The thin crust in Chicago sucks and they charge $25 out here as well. Deep dish is good but it's $33 before u even add a topping and then you're over $40, it's ridiculous. I just make my own now for the most part.
Piece Pizzeria in Chicago (Wicker Park) is a very good New Haven style place run by the Jacobs brothers from Wooster Square. They were regulars at Sally's (had the secret number and everything) growing up. Highly recommended if you are in the area... and they brew some mighty fine beers as well.
 
Just looked at photos from that Tony's place in SF... Boy, I'm gonna have to brave the traffic, parking, prices, etc. and explore that. Someday.
 
Now that I think of it, I have been to some pizza parlor in North Beach, but it was long ago, don't remember if it was Tony's or not.
 
Now that I think of it, I have been to some pizza parlor in North Beach, but it was long ago, don't remember if it was Tony's or not.
Tony's is pretty famous. You'd probably know if you were there. It has a bunch of different kinds of pizzas (New York, coal fired, Detroit, Napoletana, Sicilian, etc.) on the menu and they say what degrees it is cooked at. The menu is huge.
 
Just looked at photos from that Tony's place in SF... Boy, I'm gonna have to brave the traffic, parking, prices, etc. and explore that. Someday.
I was gonna say, you absolutely should. Not sure if you checked out the menu but there’s a reason they’re consistently rated among the top in the country

Not sure if they count as north beach since they’re up on the hill on the Chinatown/Little Italy border but hey
 
I’m sorry but this is incredibly lame

Just shut up, make your apizza, and let the product speak for itself
She did the same thing over 20 years ago with Louis' Lunch and their hamburger. You're right, it's incredibly lame.
 
She did the same thing over 20 years ago with Louis' Lunch and their hamburger. You're right, it's incredibly lame.

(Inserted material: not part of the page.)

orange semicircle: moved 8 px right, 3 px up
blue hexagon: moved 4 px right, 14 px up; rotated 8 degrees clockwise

To be fair, Louis Lunch is ridiculous. A flattened meatball between wonder bread and no ketchup? The line between child and adulthood is the preference between ketchup and barbeque sauce, but for a restaurant to tell anyone what they should prefer (and for that preference to be neither), as if it compromises the integrity of the [ground beef] (IYKYK).

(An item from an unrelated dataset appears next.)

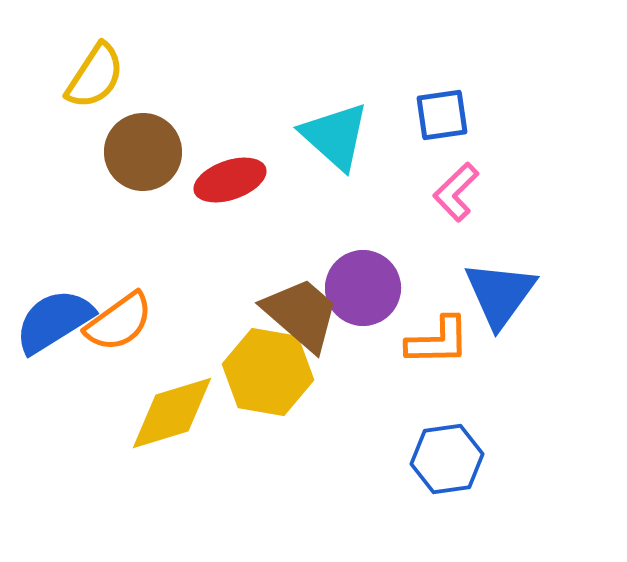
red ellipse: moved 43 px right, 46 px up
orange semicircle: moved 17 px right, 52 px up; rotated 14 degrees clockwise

Get the [heck] outta here with that!!!

Besides, Ted's is a 1/2 hour closer. Every day of the week and twice on Sunday.
 
She did the same thing over 20 years ago with Louis' Lunch and their hamburger. You're right, it's incredibly lame.
I actually get that. The objective founding/invention place of anything as monumental as the hamburger is totally fine to claim for the sake of history. North Carolina gets to claim it’s the birthplace of man-made flight.

But some subjective “capital of ” claim is a total joke. Hopefully it doesn’t lead to other cringe like Chicago being the capital of hot dogs, or SD being the capital of tacos (even though it is), or SF being the capital of sushi
 
I actually get that. The objective founding/invention place of anything as monumental as the hamburger is totally fine to claim for the sake of history. North Carolina gets to claim it’s the birthplace of man-made flight.

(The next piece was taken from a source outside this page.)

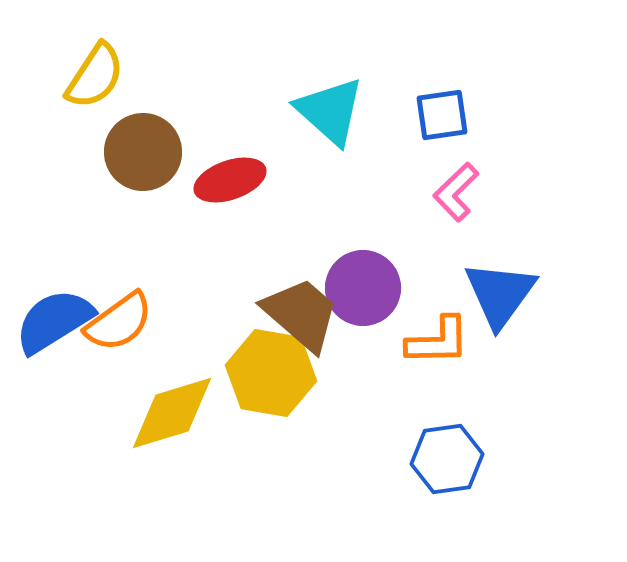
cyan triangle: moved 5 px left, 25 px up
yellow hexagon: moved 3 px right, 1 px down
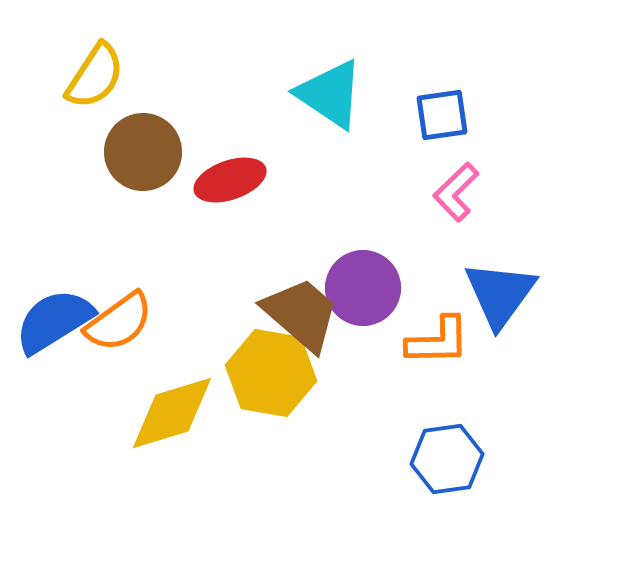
cyan triangle: moved 17 px up; rotated 8 degrees counterclockwise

But some subjective “capital of ” claim is a total joke. Hopefully it doesn’t lead to other cringe like Chicago being the capital of hot dogs, or SD being the capital of tacos (even though it is), or SF being the capital of sushi
Sure it's different but it's also lame, people were obviously eating hamburgers way before Louis Lassen started selling them.
 
I actually get that. The objective founding/invention place of anything as monumental as the hamburger is totally fine to claim for the sake of history. North Carolina gets to claim it’s the birthplace of man-made flight.

But some subjective “capital of ” claim is a total joke. Hopefully it doesn’t lead to other cringe like Chicago being the capital of hot dogs, or SD being the capital of tacos (even though it is), or SF being the capital of sushi
And that was stolen from CT as the Wright brothers were not the first to fly - were beaten by a group in Bridgeport... Was Connecticut First in Flight?